Wie groß aber war das Erstaunen aller, als Sixtus III. die erbetene Bestätigung nicht erteilte, sondern einen schlichten Diakon aus dem Gefolge des Gewählten, Petrus mit Namen, zum Erzbischof von Ravenna ernannte.
Es sei ihm, so begründete der Papst den ungewöhnlichen Schritt, der heilige Petrus in Begleitung des heiligen Apollinaris im Traum erschienen, welch letzterer bekanntlich der erste Bischof von Ravenna zur Zeit der Apostel war. Beide, Petrus und Apollinaris, hätten ihm, dem Papst, einen jungen Mann gezeigt und ihm bedeutet, dass dieser und nicht der andere zum Erzbischof erhoben werden solle. Den jungen Mann, den er im Traum gesehen hätte, habe er in dem Diakon Petrus wiedererkannt, und deshalb solle er Erzbischof von Ravenna werden.
Unter solchen Umständen wurde im Jahr 433 der Diakon Petrus Kirchenfürst in der Kaiserstadt Ravenna. Derjenige, der bisher nicht einmal Priester war, sah sich plötzlich als Erzbischof in ein Amt versetzt, in dem ihm sogar alte Bischöfe untergeben waren. Hochstehende Männer der Residenz und der Staatsregierung verbeugten sich vor ihm. Schmeichler drängten sich um ihn, und selbst am Kaiserhof warb man um seine Gunst, denn damals gehörte seine Stellung zu den einflussreichsten der Zeit.

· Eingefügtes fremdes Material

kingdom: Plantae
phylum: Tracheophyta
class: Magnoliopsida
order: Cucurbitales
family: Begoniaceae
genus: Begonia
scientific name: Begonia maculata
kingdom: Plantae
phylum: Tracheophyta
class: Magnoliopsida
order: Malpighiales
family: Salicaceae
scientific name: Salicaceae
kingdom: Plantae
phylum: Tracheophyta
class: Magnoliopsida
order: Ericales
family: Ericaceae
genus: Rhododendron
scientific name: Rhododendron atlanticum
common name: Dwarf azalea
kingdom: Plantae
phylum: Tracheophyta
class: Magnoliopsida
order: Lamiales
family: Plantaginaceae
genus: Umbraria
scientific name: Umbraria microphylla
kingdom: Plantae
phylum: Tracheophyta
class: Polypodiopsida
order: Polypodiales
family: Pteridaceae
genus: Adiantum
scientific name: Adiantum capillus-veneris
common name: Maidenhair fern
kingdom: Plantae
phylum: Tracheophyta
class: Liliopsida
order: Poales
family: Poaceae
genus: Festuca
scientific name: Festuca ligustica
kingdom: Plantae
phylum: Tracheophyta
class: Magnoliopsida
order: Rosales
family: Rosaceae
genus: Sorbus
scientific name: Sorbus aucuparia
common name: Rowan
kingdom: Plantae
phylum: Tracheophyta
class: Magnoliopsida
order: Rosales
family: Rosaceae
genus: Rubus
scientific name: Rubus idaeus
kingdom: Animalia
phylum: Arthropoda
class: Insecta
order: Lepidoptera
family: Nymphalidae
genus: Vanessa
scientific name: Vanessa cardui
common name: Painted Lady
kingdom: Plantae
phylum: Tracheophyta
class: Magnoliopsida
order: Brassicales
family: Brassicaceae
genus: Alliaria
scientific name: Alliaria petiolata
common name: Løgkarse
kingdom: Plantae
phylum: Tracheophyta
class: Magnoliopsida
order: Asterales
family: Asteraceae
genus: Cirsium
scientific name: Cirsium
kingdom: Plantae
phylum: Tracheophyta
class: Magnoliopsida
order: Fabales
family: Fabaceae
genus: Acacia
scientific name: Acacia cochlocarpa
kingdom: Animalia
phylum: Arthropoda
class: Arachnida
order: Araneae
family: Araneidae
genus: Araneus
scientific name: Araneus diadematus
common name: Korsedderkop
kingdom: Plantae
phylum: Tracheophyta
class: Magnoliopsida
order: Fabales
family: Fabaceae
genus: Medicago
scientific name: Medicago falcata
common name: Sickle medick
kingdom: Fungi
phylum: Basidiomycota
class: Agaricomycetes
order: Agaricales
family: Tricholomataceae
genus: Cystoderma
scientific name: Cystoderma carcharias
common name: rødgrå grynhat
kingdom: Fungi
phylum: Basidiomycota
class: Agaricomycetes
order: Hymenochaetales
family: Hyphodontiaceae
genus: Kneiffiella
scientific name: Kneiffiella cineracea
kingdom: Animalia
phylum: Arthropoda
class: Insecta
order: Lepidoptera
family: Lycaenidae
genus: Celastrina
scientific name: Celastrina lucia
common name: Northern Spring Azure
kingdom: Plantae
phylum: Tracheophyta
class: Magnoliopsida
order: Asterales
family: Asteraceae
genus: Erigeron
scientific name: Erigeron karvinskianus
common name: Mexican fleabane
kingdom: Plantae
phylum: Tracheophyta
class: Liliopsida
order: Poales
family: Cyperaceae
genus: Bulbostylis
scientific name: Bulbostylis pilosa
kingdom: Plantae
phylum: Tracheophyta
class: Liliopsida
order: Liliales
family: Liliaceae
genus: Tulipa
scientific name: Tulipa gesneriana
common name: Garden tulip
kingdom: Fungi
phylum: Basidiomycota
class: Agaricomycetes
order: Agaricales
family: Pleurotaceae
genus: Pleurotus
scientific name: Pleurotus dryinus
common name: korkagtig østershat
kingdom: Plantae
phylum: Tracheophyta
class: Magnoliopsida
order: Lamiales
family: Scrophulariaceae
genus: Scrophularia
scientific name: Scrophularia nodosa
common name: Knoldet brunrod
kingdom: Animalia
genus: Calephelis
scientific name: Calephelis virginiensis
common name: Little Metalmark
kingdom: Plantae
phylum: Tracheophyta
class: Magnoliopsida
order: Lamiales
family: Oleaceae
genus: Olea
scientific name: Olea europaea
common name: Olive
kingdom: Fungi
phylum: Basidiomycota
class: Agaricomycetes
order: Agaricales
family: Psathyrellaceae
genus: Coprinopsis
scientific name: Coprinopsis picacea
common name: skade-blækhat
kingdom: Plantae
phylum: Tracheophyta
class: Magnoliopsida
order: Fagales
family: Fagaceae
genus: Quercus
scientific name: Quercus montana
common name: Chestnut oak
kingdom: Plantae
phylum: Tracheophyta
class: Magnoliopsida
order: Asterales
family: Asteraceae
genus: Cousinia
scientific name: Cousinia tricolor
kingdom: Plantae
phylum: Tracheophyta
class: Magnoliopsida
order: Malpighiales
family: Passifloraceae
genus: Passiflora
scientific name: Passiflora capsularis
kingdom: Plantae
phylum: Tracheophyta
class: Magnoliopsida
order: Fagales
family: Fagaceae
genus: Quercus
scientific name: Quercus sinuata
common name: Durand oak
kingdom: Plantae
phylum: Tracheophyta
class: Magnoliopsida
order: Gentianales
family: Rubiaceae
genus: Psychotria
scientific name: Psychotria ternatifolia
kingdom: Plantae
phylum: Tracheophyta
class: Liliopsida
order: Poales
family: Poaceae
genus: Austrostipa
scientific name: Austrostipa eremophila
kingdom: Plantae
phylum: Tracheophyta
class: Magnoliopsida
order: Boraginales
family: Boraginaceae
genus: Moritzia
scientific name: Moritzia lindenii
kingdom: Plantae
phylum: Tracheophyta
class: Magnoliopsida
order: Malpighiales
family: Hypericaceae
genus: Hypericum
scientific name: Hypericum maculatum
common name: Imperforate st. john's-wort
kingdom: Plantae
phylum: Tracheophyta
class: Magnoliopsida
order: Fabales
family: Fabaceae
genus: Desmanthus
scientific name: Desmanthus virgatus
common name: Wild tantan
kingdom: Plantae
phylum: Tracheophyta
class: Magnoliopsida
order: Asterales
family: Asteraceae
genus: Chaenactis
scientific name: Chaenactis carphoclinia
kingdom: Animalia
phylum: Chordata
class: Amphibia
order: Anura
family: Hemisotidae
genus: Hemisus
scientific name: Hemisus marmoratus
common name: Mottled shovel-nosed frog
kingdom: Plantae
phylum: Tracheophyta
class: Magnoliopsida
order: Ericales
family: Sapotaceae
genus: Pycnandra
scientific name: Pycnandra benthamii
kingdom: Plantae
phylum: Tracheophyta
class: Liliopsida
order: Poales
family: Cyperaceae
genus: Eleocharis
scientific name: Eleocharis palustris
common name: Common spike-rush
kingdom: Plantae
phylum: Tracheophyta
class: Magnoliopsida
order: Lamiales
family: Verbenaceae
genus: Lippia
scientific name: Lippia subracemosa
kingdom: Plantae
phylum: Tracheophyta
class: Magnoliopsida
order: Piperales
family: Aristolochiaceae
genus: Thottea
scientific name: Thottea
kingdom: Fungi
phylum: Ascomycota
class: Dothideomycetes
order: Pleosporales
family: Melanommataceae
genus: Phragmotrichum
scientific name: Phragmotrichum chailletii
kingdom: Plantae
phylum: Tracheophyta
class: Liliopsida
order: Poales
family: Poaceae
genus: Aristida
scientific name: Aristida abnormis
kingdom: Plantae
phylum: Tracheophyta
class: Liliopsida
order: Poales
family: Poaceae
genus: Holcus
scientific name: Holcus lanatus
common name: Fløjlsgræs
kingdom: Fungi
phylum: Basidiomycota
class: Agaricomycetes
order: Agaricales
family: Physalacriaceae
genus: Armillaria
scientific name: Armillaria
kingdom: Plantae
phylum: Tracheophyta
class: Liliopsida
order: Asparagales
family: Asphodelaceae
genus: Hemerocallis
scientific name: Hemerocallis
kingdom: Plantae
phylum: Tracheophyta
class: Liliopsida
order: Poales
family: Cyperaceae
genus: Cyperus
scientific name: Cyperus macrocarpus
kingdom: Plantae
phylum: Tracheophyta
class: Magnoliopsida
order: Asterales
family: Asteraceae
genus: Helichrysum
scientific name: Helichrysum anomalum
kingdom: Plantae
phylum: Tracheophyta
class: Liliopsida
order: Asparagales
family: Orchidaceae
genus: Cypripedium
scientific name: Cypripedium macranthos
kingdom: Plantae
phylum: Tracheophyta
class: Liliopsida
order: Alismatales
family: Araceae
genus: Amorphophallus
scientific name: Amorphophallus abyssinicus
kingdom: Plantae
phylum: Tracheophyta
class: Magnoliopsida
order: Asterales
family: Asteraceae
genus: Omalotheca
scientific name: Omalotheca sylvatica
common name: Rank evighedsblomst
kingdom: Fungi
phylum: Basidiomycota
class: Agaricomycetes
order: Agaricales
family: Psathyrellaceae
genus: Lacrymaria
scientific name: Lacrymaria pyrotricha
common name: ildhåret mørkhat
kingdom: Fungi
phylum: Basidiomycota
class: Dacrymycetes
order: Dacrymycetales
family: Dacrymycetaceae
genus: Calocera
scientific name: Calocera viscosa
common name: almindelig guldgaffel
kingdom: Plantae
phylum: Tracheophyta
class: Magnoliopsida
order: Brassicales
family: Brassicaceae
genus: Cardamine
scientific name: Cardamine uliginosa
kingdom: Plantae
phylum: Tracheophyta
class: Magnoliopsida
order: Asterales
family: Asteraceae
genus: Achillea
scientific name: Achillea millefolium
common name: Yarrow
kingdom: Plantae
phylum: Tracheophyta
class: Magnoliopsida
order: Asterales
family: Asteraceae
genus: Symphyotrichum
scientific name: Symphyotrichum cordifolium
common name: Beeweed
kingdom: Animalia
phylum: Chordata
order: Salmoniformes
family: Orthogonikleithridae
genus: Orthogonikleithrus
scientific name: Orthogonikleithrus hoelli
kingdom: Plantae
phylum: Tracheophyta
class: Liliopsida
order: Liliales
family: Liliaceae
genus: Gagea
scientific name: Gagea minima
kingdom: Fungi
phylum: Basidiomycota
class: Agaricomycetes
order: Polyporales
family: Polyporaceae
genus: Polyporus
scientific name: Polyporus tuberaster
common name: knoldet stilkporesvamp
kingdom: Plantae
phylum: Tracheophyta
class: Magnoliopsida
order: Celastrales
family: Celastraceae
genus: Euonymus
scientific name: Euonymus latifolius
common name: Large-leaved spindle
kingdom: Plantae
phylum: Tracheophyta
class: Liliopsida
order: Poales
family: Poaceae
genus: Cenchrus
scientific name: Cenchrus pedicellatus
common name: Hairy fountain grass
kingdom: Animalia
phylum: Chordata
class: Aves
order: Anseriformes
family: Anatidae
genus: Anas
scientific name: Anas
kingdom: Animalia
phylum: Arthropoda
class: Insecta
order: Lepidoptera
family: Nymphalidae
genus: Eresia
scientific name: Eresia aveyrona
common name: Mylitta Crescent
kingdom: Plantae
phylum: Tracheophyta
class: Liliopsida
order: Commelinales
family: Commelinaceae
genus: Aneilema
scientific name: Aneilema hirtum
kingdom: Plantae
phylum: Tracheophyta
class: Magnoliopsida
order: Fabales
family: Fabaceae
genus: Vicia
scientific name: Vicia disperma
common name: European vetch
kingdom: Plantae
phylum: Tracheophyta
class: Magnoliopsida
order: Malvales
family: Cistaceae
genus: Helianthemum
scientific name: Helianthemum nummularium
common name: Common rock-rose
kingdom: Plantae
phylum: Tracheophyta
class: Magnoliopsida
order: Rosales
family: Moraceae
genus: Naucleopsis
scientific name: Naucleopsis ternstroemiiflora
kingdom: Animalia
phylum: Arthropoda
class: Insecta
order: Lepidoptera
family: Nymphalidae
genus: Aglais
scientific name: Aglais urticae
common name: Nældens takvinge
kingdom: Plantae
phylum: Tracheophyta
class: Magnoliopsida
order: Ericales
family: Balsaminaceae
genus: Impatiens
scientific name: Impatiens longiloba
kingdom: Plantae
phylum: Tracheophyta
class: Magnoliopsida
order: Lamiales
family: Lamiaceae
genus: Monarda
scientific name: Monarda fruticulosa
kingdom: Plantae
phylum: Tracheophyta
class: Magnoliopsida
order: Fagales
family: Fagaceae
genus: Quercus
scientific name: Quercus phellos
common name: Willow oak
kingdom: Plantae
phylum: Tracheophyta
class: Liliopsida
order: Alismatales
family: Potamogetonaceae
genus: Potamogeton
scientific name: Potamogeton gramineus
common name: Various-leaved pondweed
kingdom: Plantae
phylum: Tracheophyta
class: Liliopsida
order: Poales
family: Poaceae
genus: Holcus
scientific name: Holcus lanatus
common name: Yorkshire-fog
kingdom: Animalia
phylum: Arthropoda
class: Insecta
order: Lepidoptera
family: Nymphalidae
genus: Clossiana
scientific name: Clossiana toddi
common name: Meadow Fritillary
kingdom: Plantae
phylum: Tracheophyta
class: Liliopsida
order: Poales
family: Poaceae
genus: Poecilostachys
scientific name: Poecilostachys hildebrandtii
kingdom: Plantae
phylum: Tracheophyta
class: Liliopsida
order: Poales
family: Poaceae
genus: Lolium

Hervorragend war die Art, wie der junge Bischof das Bistum verwaltete. Dabei kam ihm besonders eine glänzende Redegabe zustatten. Wie Gold perlten ihm die Worte von den Lippen, und deswegen erhielt er den Zunamen „Chrysologus“, Chryso heißt Gold, und logus heißt Wort, und als Petrus Goldwort ist der heilige Bischof von Ravenna in die Geschichte eingegangen.
Wo Petrus predigte, reichte der größte Dom nicht hin, die Menschen zu fassen, die herbeiströmten, um seinen Worten zu lauschen. Viele kamen anfangs aus Neugierde, weil es zum guten Ton gehörte, den berühmten Sprecher einmal vernommen zu haben, aber den meisten ist die Neugierde bald vergangen, denn aus dem feurigen Redner auf der Kanzel sprach mit Gottes Kraft Gottes Geist. Rücksichtslos geißelte der Erzbischof die Laster, herrlich wusste er die Tugenden zu schildern, und nicht lange dauerte es, da nahm die verrufene Kaiserstadt Ravenna ein anderes Gesicht an, ein christliches Gesicht.
Siebzehn Jahre hat der heilige Petrus Chrysologus sein Bistum verwaltet. Im Jahre 450 ist er gestorben, und bald darauf wurde er als Heiliger und wegen seiner hinterlassenen wertvollen Schriften auch als Kirchenlehrer verehrt.
Damit könnte die Lebensbeschreibung als beendet gelten, aber zum Schluss will uns der heilige Petrus Chrysologus noch einen schönen Adventsgedanken mitteilen.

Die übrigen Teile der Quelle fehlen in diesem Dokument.